EXTRACT
Why do you need a floor on a rooftop anyway? I'd strip that boat to just the hull to keep it lite. Plastic is lite. Is the stuff your referring too like the bins the post office reuses?


----------



## Johnny (May 1, 2017)

Slizzy - go around to a couple of your local sign shops.
there are new products on the market that are extremely light
with either an aluminum or plastic composite skin laminated
to each side making it very strong, durable and weatherproof.
you might find something that you can walk on that will suit your needs.

just a thought.


----------



## Shaugh (May 1, 2017)

To make a flat useable floor you need something rigid enough to span the ribs. That thin material won't do much... why not just use 1" hard foam from Home Depot or similar ? That will at least have enough mass to hide the ribs....


----------



## RavenBC (May 1, 2017)

There are a bunch of guys that have done the Rigid insulation and Chloroplast floors in my area, and I just bought my first Tinny yesterday. This method is one of the lightest flooring options that I have heard of and stands up quite well. Only thing is that the Chloroplast does not provide good adhesion for carpet or other rubber matting, but I have heard that if you sand it with sandpaper or scotch brite it will hold up.

SUPPLIED INFORMATION
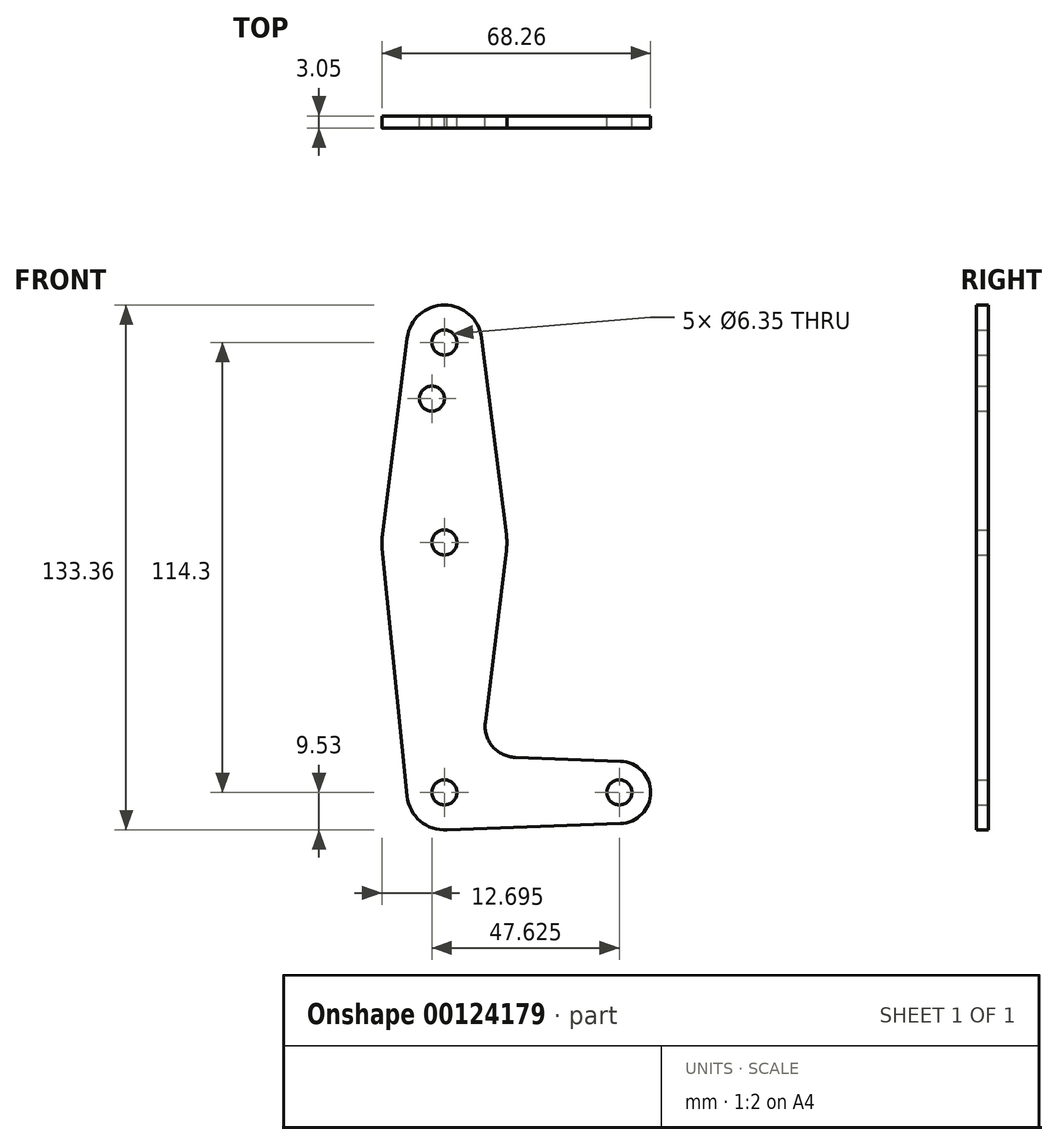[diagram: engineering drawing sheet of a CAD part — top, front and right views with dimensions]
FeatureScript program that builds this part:
annotation { "Feature Type Name" : "Feature", "Feature Type Description" : "" }
export const myFeature = defineFeature(function(context is Context, id is Id, definition is map)
    precondition{}
    {
        {
            var Q0;
            Q0=qCreatedBy(makeId("Front.planeOp"),FACE);
            var sketch = newSketch(context, id + "F0", { "sketchPlane" : qUnion([Q0])});
            skLineSegment(sketch, "E0", {"start": v(0, 0) * mm, "end": v(0, 114.3) * mm, "construction": true});
            skLineSegment(sketch, "E1", {"start": v(0, 0) * mm, "end": v(44.45, 0) * mm, "construction": true});
            skCircle(sketch, "E2", {"center": v(0, 114.3) * mm, "radius": 9.53 * mm});
            skCircle(sketch, "E3", {"center": v(0, 0) * mm, "radius": 9.53 * mm});
            skCircle(sketch, "E4", {"center": v(0, 63.5) * mm, "radius": 15.88 * mm});
            skCircle(sketch, "E5", {"center": v(44.45, 0) * mm, "radius": 7.94 * mm});
            skLineSegment(sketch, "E6", {"start": v(9.45, 115.5) * mm, "end": v(15.75, 65.48) * mm});
            skLineSegment(sketch, "E7", {"start": v(-9.45, 115.5) * mm, "end": v(-15.75, 65.48) * mm});
            skCircle(sketch, "E8", {"center": v(0, 114.3) * mm, "radius": 3.18 * mm});
            skCircle(sketch, "E9", {"center": v(0, 63.5) * mm, "radius": 3.18 * mm});
            skCircle(sketch, "E10", {"center": v(-3.18, 100.03) * mm, "radius": 3.18 * mm});
            skCircle(sketch, "E11", {"center": v(0, 0) * mm, "radius": 3.18 * mm});
            skCircle(sketch, "E12", {"center": v(44.45, 0) * mm, "radius": 3.18 * mm});
            skLineSegment(sketch, "E13.trimOffspring", {"start": v(9.57, 0) * mm, "end": v(9.48, -0.95) * mm});
            skLineSegment(sketch, "E14", {"start": v(-15.8, 61.91) * mm, "end": v(-9.48, -0.95) * mm});
            skLineSegment(sketch, "E15", {"start": v(15.76, 61.63) * mm, "end": v(10.4, 17.8) * mm});
            skLineSegment(sketch, "E16", {"start": v(0, -9.53) * mm, "end": v(44.73, -7.93) * mm});
            skLineSegment(sketch, "E17", {"start": v(18.02, 8.88) * mm, "end": v(44.73, 7.93) * mm});
            skArc(sketch, "E18.filletArc", {"start": v(10.4, 17.8) * mm, "mid": v(12.25, 11.67) * mm, "end": v(18.02, 8.88) * mm});
            skSolve(sketch);
        }
        {
            var Q0;
            Q0 = qSketchRegion(id + "F0", true);
            extrude(context, id + "F1", {"entities" : qUnion([Q0]), "depth" : 3.05 * mm});
        }
    });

EXERCISE GOAL
In the boat-flooring thread, what does RavenBC say will help carpet or rubber matting hold on Chloroplast?

THE RESPONSE
Sanding it with sandpaper or scotch brite.